FMCSA Lifts Restrictions on Leasing and Interchange of Mexico-Domiciled Motor Carriers

Mexico-domiciled motor carriers may now apply for and receive long-haul operating authority, as the land transportation provisions of NAFTA for property carriers have now been implemented. Therefore, the previous leasing restrictions are no longer valid and the restrictions have been lifted.

The Motor Carrier Safety Improvement Act of 1999 (MCSIA) contained a section, 219(d), that restricted Mexico-domiciled motor carriers from leasing commercial motor vehicles to U.S. carriers to transport property into the United States until the international obligations on cross-border trade in service under the North American Free Trade Agreement (NAFTA) were met. Given FMCSA’s acceptance of applications for long-haul operating authority from Mexico-domiciled motor carriers following the conclusion of the U.S.-Mexico Cross Border Long-Haul Trucking Pilot Program, the obligations are fulfilled and the restriction is no longer applicable.
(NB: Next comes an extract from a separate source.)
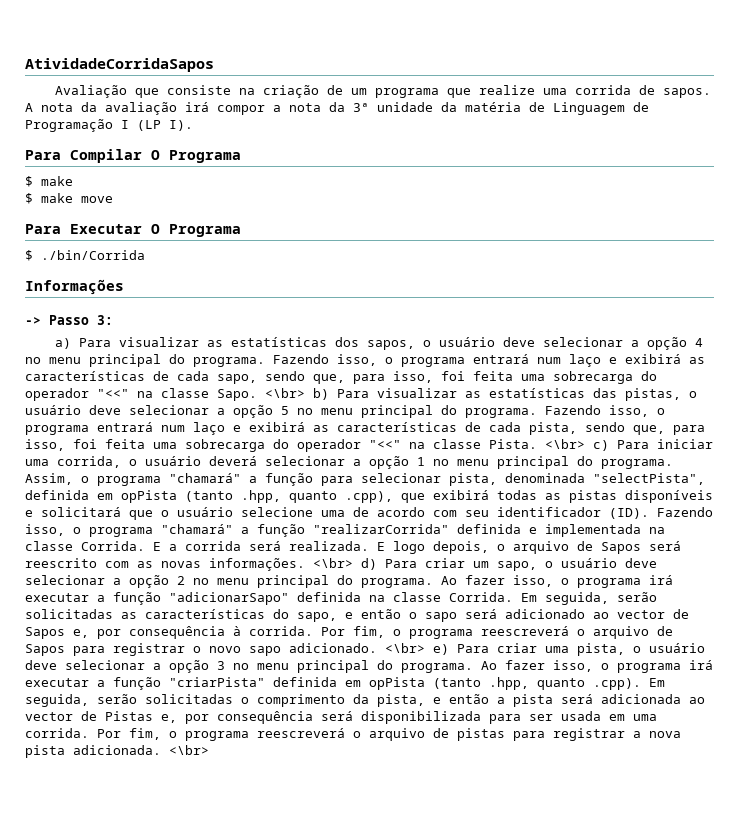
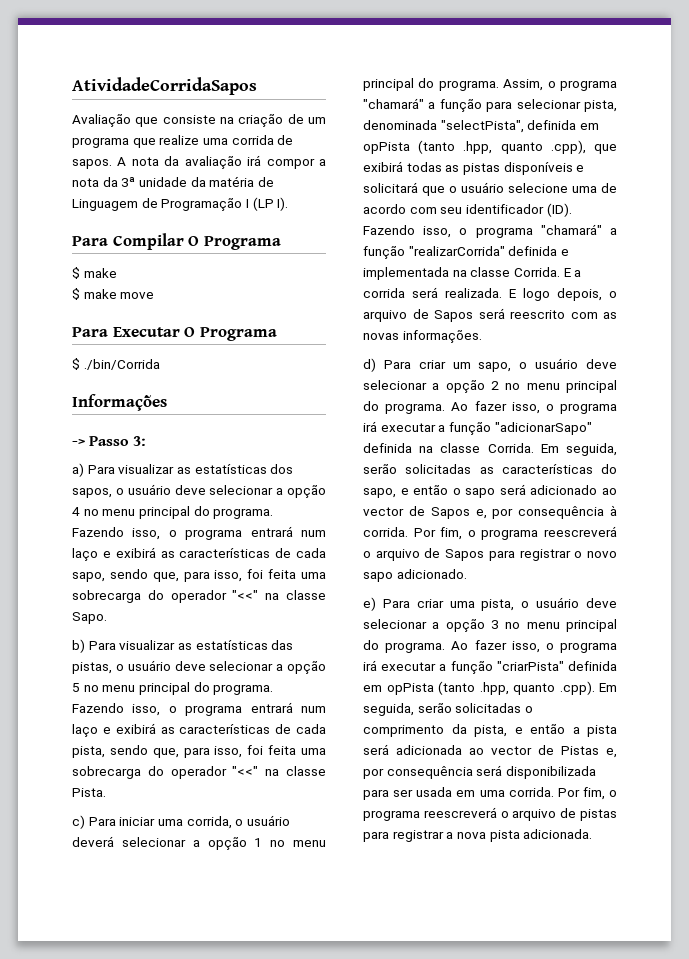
[265,388,305,398] <\br> -> (107, 618) //
[545,439,585,449] <\br> -> (106, 792) //
[313,558,353,568] <\br> -> (482, 336) //
[385,643,425,653] <\br> -> (467, 574) //
[169,745,209,755] <\br> -> (593, 834) none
From October 14, 2011, through October 10, 2014, FMCSA conducted a pilot program to determine the ability of Mexican motor carriers to operate safely in the United States. FMCSA delivered the requisite report to Congress in January 2015. On January 15, 2015, (80 FR 2179) FMCSA announced that it would begin accepting and processing applications for long-haul operating authority from Mexico-domiciled property carriers under 49 U.S.C. 13902.